WHAT IS EXPECTED: Copy out the rows again, beginning at the line that contains "Fyll i här." and stopping after the line that contains "do aumento de demandas sociais.". Replace "Email" with "E-mail", keep everything else the same, and leave out the pictures.

LISTED RECORDS section start

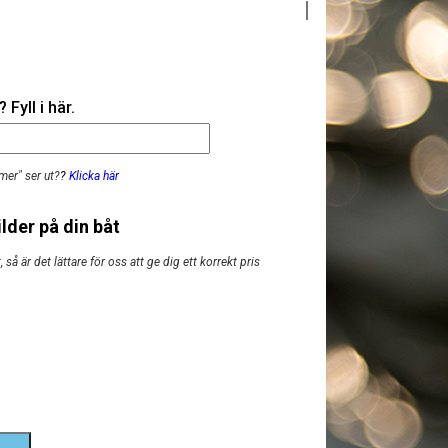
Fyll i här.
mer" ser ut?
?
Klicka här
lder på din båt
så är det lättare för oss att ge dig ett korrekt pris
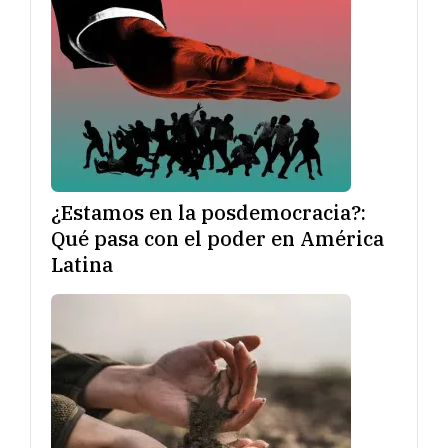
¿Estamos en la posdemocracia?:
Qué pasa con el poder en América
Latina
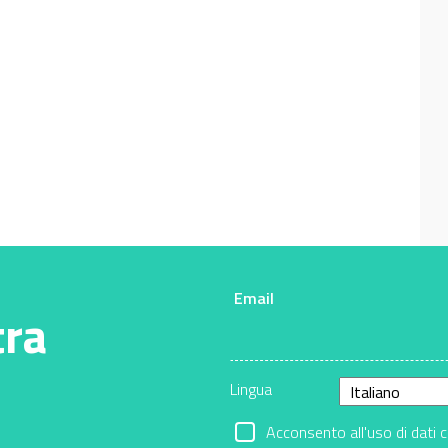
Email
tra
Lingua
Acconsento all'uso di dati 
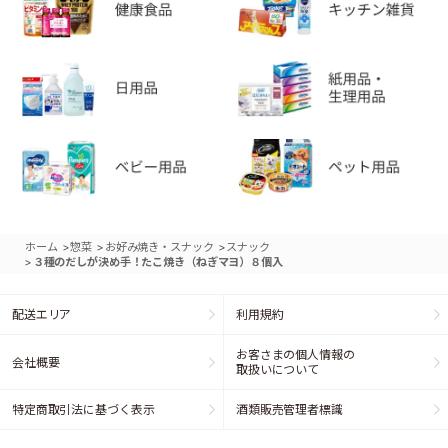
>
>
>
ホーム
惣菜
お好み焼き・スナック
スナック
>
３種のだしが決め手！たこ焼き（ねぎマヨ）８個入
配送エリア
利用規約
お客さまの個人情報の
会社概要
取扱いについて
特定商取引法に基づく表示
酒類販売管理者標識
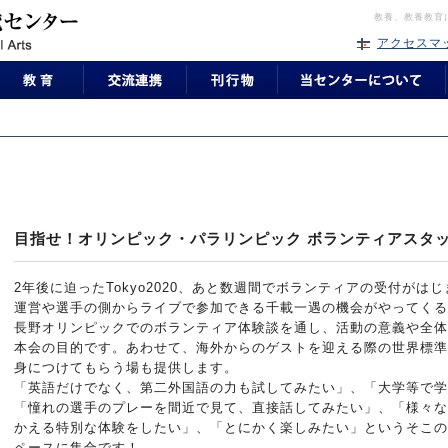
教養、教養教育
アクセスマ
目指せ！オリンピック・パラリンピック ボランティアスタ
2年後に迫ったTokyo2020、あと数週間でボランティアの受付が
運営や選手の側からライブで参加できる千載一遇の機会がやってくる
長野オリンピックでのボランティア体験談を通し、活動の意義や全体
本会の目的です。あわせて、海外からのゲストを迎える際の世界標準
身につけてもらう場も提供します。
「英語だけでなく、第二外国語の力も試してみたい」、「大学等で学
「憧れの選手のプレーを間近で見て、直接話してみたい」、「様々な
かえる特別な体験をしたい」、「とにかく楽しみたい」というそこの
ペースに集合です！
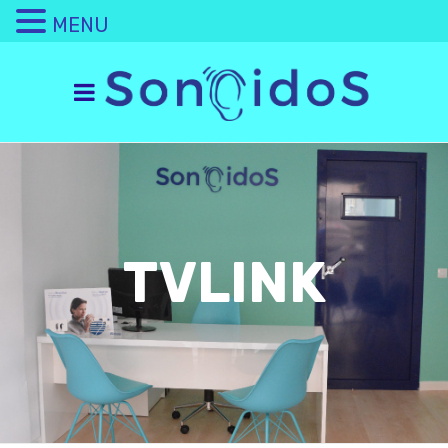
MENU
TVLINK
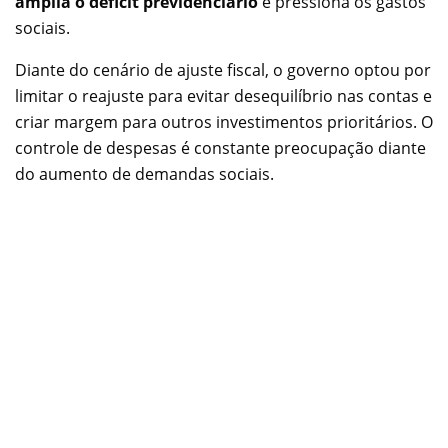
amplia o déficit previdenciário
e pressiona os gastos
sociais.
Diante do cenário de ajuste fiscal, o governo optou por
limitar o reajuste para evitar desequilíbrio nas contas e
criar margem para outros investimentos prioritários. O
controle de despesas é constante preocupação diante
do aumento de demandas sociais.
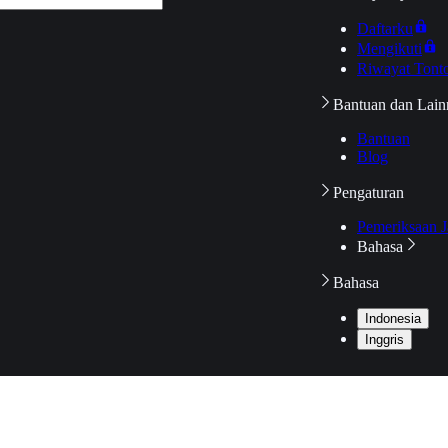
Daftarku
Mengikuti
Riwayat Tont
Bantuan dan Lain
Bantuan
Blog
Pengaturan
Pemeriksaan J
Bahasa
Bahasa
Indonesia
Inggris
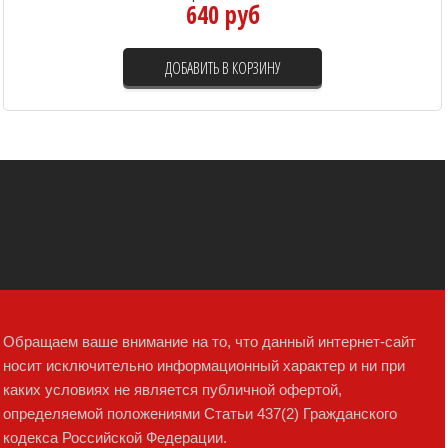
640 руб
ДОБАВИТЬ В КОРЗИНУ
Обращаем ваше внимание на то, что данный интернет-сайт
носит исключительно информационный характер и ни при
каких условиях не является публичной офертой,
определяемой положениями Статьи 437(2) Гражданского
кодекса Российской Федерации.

LISTED RECORDS section end
LISTED RECORDS section start

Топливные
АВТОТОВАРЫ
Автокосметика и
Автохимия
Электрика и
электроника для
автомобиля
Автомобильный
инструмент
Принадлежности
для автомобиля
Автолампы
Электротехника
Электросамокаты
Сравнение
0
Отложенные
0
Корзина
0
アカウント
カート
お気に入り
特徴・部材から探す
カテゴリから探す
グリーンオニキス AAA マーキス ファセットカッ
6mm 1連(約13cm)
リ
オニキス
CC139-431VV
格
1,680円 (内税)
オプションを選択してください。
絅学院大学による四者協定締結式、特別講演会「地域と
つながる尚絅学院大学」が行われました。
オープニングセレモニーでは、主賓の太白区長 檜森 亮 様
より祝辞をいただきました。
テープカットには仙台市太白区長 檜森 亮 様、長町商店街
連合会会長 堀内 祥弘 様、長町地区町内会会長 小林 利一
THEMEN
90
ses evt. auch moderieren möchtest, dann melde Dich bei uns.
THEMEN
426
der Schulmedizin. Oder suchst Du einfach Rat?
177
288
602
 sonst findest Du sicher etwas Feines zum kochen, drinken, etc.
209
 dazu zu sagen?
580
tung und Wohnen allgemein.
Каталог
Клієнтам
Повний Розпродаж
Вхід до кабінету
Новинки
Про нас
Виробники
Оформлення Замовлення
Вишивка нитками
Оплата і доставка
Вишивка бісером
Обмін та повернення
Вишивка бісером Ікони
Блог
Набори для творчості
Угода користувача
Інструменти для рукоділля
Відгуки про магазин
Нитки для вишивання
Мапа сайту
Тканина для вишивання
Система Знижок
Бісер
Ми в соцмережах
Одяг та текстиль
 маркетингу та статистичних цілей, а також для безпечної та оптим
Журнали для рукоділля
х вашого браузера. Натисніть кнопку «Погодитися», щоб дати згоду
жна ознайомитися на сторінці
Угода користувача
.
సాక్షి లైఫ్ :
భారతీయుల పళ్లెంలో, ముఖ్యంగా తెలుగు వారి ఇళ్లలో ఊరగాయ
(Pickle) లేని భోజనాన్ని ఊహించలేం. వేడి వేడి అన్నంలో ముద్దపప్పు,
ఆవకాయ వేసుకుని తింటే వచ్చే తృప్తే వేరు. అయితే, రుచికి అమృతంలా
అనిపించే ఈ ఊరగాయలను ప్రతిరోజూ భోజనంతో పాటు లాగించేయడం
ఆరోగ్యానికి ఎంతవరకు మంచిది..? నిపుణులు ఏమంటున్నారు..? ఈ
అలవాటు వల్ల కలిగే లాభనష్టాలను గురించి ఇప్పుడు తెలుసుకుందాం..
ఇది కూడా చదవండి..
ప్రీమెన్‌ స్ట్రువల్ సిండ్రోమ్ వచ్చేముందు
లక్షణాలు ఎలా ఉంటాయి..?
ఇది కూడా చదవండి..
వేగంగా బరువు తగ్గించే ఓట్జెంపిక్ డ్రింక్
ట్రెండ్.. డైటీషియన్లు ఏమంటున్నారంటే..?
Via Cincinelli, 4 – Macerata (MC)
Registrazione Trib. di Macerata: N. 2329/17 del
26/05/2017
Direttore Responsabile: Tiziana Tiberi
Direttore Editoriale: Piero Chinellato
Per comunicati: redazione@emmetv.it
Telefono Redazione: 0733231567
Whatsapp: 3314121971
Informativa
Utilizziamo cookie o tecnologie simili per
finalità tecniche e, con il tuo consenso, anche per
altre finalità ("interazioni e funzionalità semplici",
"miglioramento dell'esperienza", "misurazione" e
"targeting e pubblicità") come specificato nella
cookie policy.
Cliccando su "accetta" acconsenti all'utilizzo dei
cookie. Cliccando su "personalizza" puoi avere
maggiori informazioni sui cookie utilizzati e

LISTED RECORDS section end
LISTED RECORDS section start

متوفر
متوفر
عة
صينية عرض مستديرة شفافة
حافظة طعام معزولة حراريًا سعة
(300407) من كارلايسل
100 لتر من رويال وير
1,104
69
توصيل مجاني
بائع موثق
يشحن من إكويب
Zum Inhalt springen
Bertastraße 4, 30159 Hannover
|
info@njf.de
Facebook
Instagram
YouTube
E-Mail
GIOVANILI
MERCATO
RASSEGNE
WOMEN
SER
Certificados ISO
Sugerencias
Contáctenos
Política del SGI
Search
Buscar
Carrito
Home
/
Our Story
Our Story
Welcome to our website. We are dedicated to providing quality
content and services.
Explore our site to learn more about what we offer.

LISTED RECORDS section end

WRITTEN RESPONSE:
Fyll i här.
mer" ser ut?
?
Klicka här
lder på din båt
så är det lättare för oss att ge dig ett korrekt pris
¿Estamos en la posdemocracia?:
Qué pasa con el poder en América
Latina
E-mail
tra
Lingua
Acconsento all'uso di dati 
>
>
>
ホーム
惣菜
お好み焼き・スナック
スナック
>
３種のだしが決め手！たこ焼き（ねぎマヨ）８個入
配送エリア
利用規約
お客さまの個人情報の
会社概要
取扱いについて
特定商取引法に基づく表示
酒類販売管理者標識
教養、教養教育
アクセスマ
目指せ！オリンピック・パラリンピック ボランティアスタ
2年後に迫ったTokyo2020、あと数週間でボランティアの受付が
運営や選手の側からライブで参加できる千載一遇の機会がやってくる
長野オリンピックでのボランティア体験談を通し、活動の意義や全体
本会の目的です。あわせて、海外からのゲストを迎える際の世界標準
身につけてもらう場も提供します。
「英語だけでなく、第二外国語の力も試してみたい」、「大学等で学
「憧れの選手のプレーを間近で見て、直接話してみたい」、「様々な
かえる特別な体験をしたい」、「とにかく楽しみたい」というそこの
ペースに集合です！
MENU
TVLINK
amplia o déficit previdenciário
e pressiona os gastos
sociais.
Diante do cenário de ajuste fiscal, o governo optou por
limitar o reajuste para evitar desequilíbrio nas contas e
criar margem para outros investimentos prioritários. O
controle de despesas é constante preocupação diante
do aumento de demandas sociais.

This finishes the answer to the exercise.